_Task prompt_:
Please explain in one to three sentences why the gastric cancer abstract treats cuproptosis-related genes in the gastric cancer tumor microenvironment as worth investigating.

_Given text_:

= Beginning of Section =

Prediction model of clinical prognosis and immunotherapy efficacy of gastric cancer based on level of expression of cuproptosis-related genes

Background: Gastric cancer is one of the most common malignancies in the world and ranks fourth among cancer-related causes of death. Gastric adenocarcinoma is the most common pathological type of gastric cancer; usually, this tumor is associated with distant metastasis upon first diagnosis and has a poor prognosis. Cuproptosis is a novel mechanism of cell death induced by copper, and is closely related to tumor progression, prognosis and immune response. However, the role of cuproptosis-related genes (CRGs) in the tumor microenvironment (TME) of gastric cancer has yet to be elucidated.Methods: Gastric adenocarcinoma data were downloaded from the Cancer Genome Atlas (TCGA) database. Through bioinformatics analysis, a risk scoring model was constructed from cuproptosis gene-related lncRNA. Then, we investigated the relationship between prognosis and the TIME of gastric cancer according to clinical characteristics and risk score. Results: Validation of the model showed that the overall survival (OS) of the high-risk group was significantly lower than that of the low-risk group (P < 0.001) and that the risk score was an independent predictor of prognosis (P < 0.001). The new model was significantly correlated with the prognosis and TIME of patients with gastric cancer, including immune cell infiltration, tumor mutation burden (TMB) score, targeted drug sensitivity, and immune checkpoint gene expression. In addition, a prognostic nomogram was established based on the risk score (AC008915.2, AC011005.4, AC023511.1, AC139792.1, AL355312.2, LINC01094 and LINC02476).Conclusion: Our analysis revealed that the prognostic model of cuproptosis-related genes could effectively predict the prognosis of patients with gastric cancer and comprehensively establish the relationship between cuproptosis genes and tumor immunity. This may provide a new strategy for the precise treatment of gastric cancer.

= End of Section =

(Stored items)
= Beginning of Section =

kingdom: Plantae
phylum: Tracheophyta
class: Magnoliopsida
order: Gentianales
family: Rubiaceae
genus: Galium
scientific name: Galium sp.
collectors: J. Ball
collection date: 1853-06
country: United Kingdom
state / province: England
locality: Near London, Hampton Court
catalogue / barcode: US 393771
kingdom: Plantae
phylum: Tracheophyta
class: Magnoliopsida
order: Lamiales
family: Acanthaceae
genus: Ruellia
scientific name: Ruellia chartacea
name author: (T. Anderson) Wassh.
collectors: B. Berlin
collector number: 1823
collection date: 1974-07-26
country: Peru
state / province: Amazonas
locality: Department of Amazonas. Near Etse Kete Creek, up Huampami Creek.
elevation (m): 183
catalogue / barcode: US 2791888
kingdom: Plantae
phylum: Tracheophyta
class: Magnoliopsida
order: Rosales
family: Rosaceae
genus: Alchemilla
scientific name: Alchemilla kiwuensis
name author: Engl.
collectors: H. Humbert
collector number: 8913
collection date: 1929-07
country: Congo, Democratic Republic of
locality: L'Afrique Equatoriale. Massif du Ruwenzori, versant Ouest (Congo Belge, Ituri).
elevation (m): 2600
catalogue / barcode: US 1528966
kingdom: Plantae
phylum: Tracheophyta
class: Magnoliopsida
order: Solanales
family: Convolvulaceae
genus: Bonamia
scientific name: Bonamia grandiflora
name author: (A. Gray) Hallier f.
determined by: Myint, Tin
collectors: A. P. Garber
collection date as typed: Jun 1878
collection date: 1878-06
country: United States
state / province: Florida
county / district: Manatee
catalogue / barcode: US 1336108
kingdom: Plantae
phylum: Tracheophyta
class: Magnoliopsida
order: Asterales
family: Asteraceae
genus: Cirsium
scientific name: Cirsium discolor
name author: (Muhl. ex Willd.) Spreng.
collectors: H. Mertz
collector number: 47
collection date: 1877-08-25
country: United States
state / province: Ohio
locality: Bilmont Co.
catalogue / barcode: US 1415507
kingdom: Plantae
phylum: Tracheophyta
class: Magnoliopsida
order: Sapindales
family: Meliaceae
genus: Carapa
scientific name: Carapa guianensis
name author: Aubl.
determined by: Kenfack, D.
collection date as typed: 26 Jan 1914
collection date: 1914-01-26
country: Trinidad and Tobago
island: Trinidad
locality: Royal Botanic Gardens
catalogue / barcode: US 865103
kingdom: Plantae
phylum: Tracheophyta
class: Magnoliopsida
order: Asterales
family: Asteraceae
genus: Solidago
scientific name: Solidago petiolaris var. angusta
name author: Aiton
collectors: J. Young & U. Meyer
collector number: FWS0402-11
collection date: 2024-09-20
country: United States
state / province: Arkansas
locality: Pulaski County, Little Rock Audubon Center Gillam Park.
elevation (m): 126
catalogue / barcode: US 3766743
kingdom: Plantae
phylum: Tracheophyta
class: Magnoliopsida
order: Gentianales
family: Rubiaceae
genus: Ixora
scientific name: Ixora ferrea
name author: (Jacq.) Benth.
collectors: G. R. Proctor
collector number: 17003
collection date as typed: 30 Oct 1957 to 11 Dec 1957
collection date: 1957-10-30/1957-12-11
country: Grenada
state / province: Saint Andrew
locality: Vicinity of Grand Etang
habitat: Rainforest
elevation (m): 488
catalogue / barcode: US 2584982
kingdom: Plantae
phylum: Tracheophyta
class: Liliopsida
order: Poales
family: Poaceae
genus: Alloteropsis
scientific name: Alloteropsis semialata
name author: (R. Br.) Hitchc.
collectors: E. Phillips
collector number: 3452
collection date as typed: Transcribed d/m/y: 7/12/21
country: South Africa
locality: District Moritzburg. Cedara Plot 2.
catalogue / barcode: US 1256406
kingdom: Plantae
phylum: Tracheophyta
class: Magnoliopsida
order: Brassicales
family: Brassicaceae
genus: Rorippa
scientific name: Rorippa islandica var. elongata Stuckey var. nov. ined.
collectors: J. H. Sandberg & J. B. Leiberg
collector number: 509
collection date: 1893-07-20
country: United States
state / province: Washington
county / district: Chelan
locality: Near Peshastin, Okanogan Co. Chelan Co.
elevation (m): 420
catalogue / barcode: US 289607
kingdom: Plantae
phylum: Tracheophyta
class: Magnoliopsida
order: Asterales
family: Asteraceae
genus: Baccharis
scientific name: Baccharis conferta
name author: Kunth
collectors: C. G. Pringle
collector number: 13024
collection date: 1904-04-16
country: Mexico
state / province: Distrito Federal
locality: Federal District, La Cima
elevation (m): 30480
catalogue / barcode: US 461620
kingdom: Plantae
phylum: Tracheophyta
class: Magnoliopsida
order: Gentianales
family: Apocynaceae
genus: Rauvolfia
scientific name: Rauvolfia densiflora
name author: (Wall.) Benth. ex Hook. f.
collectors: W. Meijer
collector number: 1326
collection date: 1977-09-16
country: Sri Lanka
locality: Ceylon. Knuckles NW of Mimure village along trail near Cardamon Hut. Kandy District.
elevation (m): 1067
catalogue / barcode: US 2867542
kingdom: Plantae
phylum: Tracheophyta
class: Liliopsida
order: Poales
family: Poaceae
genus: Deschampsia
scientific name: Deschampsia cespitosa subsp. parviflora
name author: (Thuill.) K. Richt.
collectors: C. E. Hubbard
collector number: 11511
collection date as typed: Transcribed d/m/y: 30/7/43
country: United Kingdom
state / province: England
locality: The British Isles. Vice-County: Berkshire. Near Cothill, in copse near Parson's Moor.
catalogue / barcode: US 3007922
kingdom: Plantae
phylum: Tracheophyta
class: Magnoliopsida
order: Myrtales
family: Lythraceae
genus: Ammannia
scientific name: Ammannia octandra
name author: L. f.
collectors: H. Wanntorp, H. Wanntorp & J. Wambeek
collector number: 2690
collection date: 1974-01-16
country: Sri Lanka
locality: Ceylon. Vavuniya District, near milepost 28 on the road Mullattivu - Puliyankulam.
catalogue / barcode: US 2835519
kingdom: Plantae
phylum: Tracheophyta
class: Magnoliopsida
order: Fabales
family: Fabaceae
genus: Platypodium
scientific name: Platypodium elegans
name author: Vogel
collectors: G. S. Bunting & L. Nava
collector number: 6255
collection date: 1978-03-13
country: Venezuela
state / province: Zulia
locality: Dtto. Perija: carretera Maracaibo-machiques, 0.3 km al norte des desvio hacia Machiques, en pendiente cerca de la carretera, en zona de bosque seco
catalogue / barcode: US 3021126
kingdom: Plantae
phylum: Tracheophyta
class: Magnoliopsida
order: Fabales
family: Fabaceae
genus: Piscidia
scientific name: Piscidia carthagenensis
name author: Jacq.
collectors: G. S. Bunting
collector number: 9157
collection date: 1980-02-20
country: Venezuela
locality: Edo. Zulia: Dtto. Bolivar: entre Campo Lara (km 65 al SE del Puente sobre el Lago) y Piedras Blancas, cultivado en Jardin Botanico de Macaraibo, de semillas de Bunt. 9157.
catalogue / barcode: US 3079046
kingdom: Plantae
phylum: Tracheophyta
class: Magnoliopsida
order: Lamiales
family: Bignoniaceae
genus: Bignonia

= End of Section =

_Output below_:
Cuproptosis is a novel copper-induced mechanism of cell death that is closely related to tumor progression, prognosis and immune response. However, the role of cuproptosis-related genes in the tumor microenvironment of gastric cancer has yet to be elucidated.